Sky gazers arriving at Boysen campgrounds

Aug 17, 2017 By Katie Roenigk, Staff Writer

The state park is expected to be a prime viewing area for the eclipse.

A series of star gazing and solar viewing programs begin Friday at Boysen State Park and will continue through the Great American Eclipse on Monday.

Located in the area of totality, where the sun will be completely obscured by the moon, Boysen is expected to be a prime viewing area for the eclipse - especially since the park is devoid of light pollution.

Visitors to Boysen are encouraged to come to the park early, as the first-come, first-serve campgrounds will fill up quickly.

Superintendent John Bass said there still were several sites available Thursday, though people have started to arrive from out of state.

"We had probably three or four campers come in Aug. 8 because we have a 14 day stay limit," he said. "They came in Aug. 8 and got themselves where they wanted to be."

All of his reservable campsites have been booked since last October, he noted, with most of those campers scheduled to arrive Friday. Regardless, Bass said people are still calling to ask about availability.

"The phones have been ringing off the hook," Bass said. "We have tons of calls from all over the United States."

Day use areas will be available for eclipse viewing as well. There will be a fire ban in place on the west side of Boysen, though people can use the fire rings on the east side of the reservoir.

"We're banning any uncovered, open flame on the west side," Bass said. "It's really dry over there (and there will be) lots of crowds."


Boysen staff have activities planned throughout the weekend including interpretive hikes, stargazing parties, and campfire lectures.

All eclipse events will convene at the Tough Creek Campground and Lakeside Area.

The first star gazing gathering is 8-10 p.m. Friday. A solar viewing program is 11:30 a.m. to 12:30 p.m. Saturday followed by another star gazing party 8-10 p.m.

The schedule repeats itself Sunday, when Danny Dale, a University of Wyoming professor and head of the Department of Physics and Astronomy, will lead the evening star party.

"(That) means letting folks look through the telescope and explaining what they are seeing," he said.

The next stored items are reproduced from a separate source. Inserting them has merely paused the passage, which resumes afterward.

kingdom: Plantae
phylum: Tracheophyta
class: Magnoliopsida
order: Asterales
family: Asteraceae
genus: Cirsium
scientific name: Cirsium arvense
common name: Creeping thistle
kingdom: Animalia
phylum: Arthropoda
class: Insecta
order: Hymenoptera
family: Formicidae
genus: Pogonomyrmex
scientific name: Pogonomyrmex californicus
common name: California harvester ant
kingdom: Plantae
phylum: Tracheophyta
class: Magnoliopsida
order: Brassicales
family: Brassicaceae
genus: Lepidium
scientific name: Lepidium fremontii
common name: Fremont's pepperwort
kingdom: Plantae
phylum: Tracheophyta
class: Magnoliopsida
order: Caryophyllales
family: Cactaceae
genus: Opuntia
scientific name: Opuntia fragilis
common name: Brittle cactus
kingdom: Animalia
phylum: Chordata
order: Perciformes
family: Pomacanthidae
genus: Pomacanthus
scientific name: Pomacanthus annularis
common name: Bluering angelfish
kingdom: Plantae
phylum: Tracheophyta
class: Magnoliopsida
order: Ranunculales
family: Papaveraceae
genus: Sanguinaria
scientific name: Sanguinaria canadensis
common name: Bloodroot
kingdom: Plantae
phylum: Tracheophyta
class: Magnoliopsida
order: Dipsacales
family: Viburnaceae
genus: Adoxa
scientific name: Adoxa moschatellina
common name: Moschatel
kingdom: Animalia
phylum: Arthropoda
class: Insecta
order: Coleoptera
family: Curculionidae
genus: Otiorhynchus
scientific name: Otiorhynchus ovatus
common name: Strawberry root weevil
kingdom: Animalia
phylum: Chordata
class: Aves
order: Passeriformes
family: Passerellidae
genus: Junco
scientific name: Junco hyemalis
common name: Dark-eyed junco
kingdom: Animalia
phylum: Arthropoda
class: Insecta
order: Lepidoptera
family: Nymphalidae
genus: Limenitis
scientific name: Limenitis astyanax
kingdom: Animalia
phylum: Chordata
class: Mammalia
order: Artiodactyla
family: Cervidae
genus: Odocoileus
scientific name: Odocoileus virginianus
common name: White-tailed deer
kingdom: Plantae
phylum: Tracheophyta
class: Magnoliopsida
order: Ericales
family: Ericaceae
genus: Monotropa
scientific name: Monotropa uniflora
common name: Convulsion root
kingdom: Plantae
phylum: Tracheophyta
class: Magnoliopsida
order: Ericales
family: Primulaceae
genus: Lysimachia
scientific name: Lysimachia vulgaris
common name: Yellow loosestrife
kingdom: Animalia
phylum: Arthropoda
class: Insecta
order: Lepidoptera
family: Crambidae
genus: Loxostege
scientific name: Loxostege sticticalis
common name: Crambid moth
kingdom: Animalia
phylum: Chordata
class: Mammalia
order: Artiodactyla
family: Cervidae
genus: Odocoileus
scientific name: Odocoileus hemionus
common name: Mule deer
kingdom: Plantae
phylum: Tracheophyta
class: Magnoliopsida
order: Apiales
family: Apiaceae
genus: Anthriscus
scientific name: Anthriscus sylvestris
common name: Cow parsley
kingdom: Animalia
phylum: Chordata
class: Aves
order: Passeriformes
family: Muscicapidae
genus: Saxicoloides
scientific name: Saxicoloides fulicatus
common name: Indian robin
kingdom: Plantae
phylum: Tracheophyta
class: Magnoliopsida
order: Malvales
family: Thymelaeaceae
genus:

He'll do the same thing Monday during the daytime eclipse.

UW will also participate in the Citizen Continental America Telescopic Eclipse experiment, or Citizen CATE, from Boysen during the eclipse.

For the Citizen CATE Experiment, scientists, students and volunteers will track the sun using 68 identical telescopes, software and instrument packages spaced along the path of totality.

Each site will produce more than 1,000 images.

Both UW and Sierra Trading Post, the title sponsor of the Wyoming State Parks eclipse programming, will be handing out free eclipse glasses Monday, and "UW-emblazoned eclipse T-shirts" will be available, along with telescopes provided by Meade Instruments, another Wyoming State Parks Eclipse sponsor.

Path of the eclipse

A total solar eclipse is when the moon's shadow touches the Earth and blankets portions of it in total darkness for a few moments. In essence, the sun, moon and Earth align. A person in the dark part of that shadow, known as the umbra, will see a total eclipse. A person in the light part, called the penumbra, will see a partial eclipse.

The shadow crosses Pavillion at 11:38 a.m. and Shoshoni and Riverton at 11:39 a.m. for about 2 minutes, 23 seconds.

During portions of the eclipse where the sun is only partially covered and visible, safety glasses are advised. When it gets fully covered, meaning the moon is in front of and blocking out the sun, it will be safe to view the solar eclipse with the naked eye.

The University of Wyoming and Wyoming State Parks contributed to this report.